EXCERPTED TEXT:
....

Euphrosyne Doukaina Kamaterina or better Kamatera (,  – 1211) was a Byzantine Empress by marriage to the Byzantine Emperor Alexios III Angelos.

Euphrosyne was the daughter of Andronikos Kamateros, a high-ranking official who held the titles of megas droungarios and pansebastos and wife, an unknown Kantakouzene. She was related to the Emperor Constantine X and Irene Doukaina, empress of Alexios I Komnenos. Both of her brothers had rebelled against Andronikos I Komnenos; one was imprisoned and the other was blinded.

Life
Euphrosyne married Alexios Angelos, the older brother of the future Emperor Isaac II Angelos in c. 1169. Although Isaac II bestowed many titles and honors upon his brother, Alexios seized the throne on April 8, 1195, deposing Isaac and proclaiming himself emperor. In this he was assisted by Euphrosyne, who had organized a party of aristocratic supporters. Euphrosyne took control of the palace and quelled the opposition herself, securing the accession of her husband to the throne by wholesale bribery.

....

SOURCE MATERIAL:
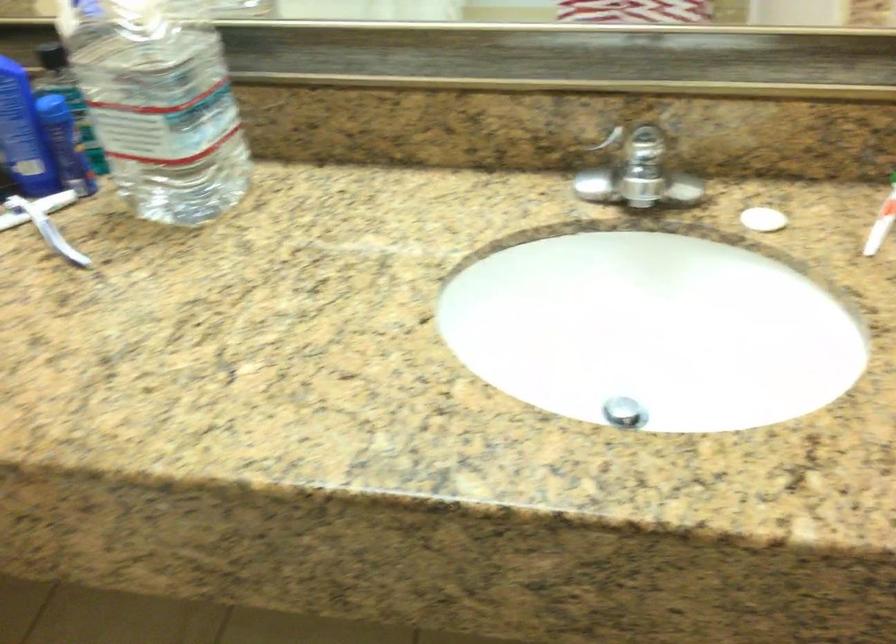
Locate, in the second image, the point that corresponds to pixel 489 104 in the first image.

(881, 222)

....

TASK: Decide whether each statement agrees with the Euphrosyne passage. Answer yes or no and quote the deciding words. (a) Her father held the title of megas droungarios. (b) Both of her brothers were blinded after rebelling against Andronikos I Komnenos. (c) Alexios took the throne on April 8, 1195.

EXERCISE SOLUTION:
(a) Yes: "held the titles of megas droungarios and pansebastos"
(b) No: "one was imprisoned and the other was blinded"
(c) Yes: "Alexios seized the throne on April 8, 1195"